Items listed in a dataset

::::::

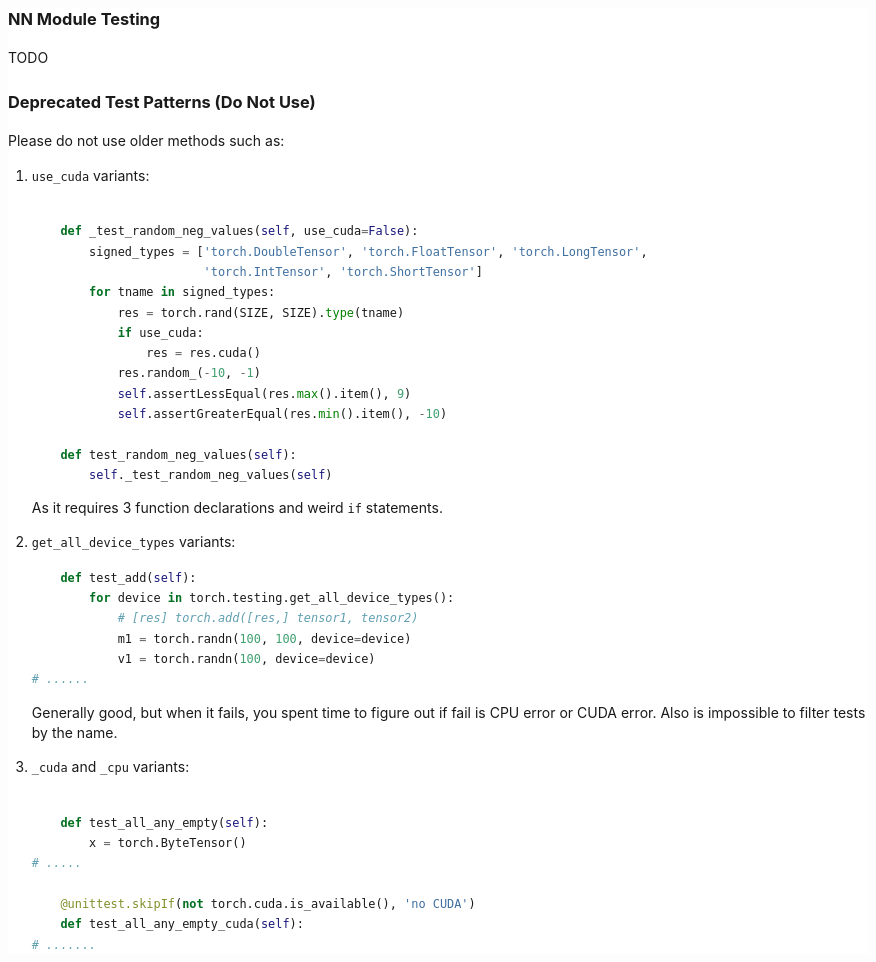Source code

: ### NN Module Testing

TODO

### Deprecated Test Patterns (Do Not Use)

Please do not use older methods such as:

1) `use_cuda` variants:

	```python

	    def _test_random_neg_values(self, use_cuda=False):
	        signed_types = ['torch.DoubleTensor', 'torch.FloatTensor', 'torch.LongTensor',
	                        'torch.IntTensor', 'torch.ShortTensor']
	        for tname in signed_types:
	            res = torch.rand(SIZE, SIZE).type(tname)
	            if use_cuda:
	                res = res.cuda()
	            res.random_(-10, -1)
	            self.assertLessEqual(res.max().item(), 9)
	            self.assertGreaterEqual(res.min().item(), -10)

	    def test_random_neg_values(self):
	        self._test_random_neg_values(self)
	```

	As it requires 3 function declarations and weird `if` statements.

2) `get_all_device_types` variants:

	```python
	    def test_add(self):
	        for device in torch.testing.get_all_device_types():
	            # [res] torch.add([res,] tensor1, tensor2)
	            m1 = torch.randn(100, 100, device=device)
	            v1 = torch.randn(100, device=device)
	# ......
	```

	Generally good, but when it fails, you spent time to figure out if fail is CPU error or CUDA error.
	Also is impossible to filter tests by the name.

3) `_cuda` and `_cpu` variants:

	```python

	    def test_all_any_empty(self):
	        x = torch.ByteTensor()
	# .....

	    @unittest.skipIf(not torch.cuda.is_available(), 'no CUDA')
	    def test_all_any_empty_cuda(self): 
	# .......
	```
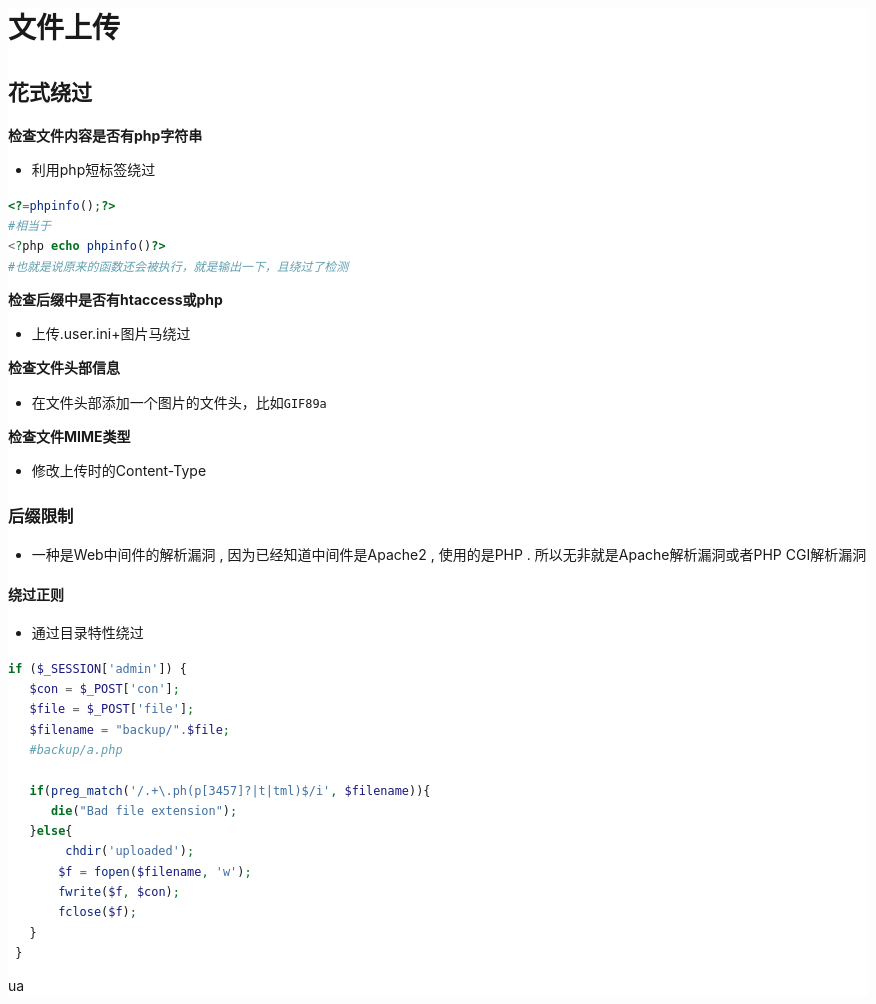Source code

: # 文件上传

## 花式绕过

**检查文件内容是否有php字符串**

-  利用php短标签绕过 

```php
<?=phpinfo();?>
#相当于
<?php echo phpinfo()?>
#也就是说原来的函数还会被执行，就是输出一下，且绕过了检测
```


**检查后缀中是否有htaccess或php**

- 上传.user.ini+图片马绕过

**检查文件头部信息**

- 在文件头部添加一个图片的文件头，比如`GIF89a`

**检查文件MIME类型**

- 修改上传时的Content-Type

### 后缀限制

-  一种是Web中间件的解析漏洞 , 因为已经知道中间件是Apache2 , 使用的是PHP . 所以无非就是Apache解析漏洞或者PHP CGI解析漏洞 

#### 绕过正则

-  通过目录特性绕过 

```php
if ($_SESSION['admin']) {
   $con = $_POST['con'];
   $file = $_POST['file'];
   $filename = "backup/".$file;
   #backup/a.php

   if(preg_match('/.+\.ph(p[3457]?|t|tml)$/i', $filename)){
      die("Bad file extension");
   }else{
        chdir('uploaded');
       $f = fopen($filename, 'w');
       fwrite($f, $con);
       fclose($f);
   }
 }
```

ua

::::::

| PROBLEM DETAILS |
Can the lines from the start of the records through the line with "- 上传.user.ini+图片马绕过" be given again exactly, with the pictures left out?

| ANSWER FOR THE TASK |
Source code

: ### NN Module Testing

TODO

### Deprecated Test Patterns (Do Not Use)

Please do not use older methods such as:

1) `use_cuda` variants:

	```python

	    def _test_random_neg_values(self, use_cuda=False):
	        signed_types = ['torch.DoubleTensor', 'torch.FloatTensor', 'torch.LongTensor',
	                        'torch.IntTensor', 'torch.ShortTensor']
	        for tname in signed_types:
	            res = torch.rand(SIZE, SIZE).type(tname)
	            if use_cuda:
	                res = res.cuda()
	            res.random_(-10, -1)
	            self.assertLessEqual(res.max().item(), 9)
	            self.assertGreaterEqual(res.min().item(), -10)

	    def test_random_neg_values(self):
	        self._test_random_neg_values(self)
	```

	As it requires 3 function declarations and weird `if` statements.

2) `get_all_device_types` variants:

	```python
	    def test_add(self):
	        for device in torch.testing.get_all_device_types():
	            # [res] torch.add([res,] tensor1, tensor2)
	            m1 = torch.randn(100, 100, device=device)
	            v1 = torch.randn(100, device=device)
	# ......
	```

	Generally good, but when it fails, you spent time to figure out if fail is CPU error or CUDA error.
	Also is impossible to filter tests by the name.

3) `_cuda` and `_cpu` variants:

	```python

	    def test_all_any_empty(self):
	        x = torch.ByteTensor()
	# .....

	    @unittest.skipIf(not torch.cuda.is_available(), 'no CUDA')
	    def test_all_any_empty_cuda(self): 
	# .......
	```
Source code

: # 文件上传

## 花式绕过

**检查文件内容是否有php字符串**

-  利用php短标签绕过 

```php
<?=phpinfo();?>
#相当于
<?php echo phpinfo()?>
#也就是说原来的函数还会被执行，就是输出一下，且绕过了检测
```


**检查后缀中是否有htaccess或php**

- 上传.user.ini+图片马绕过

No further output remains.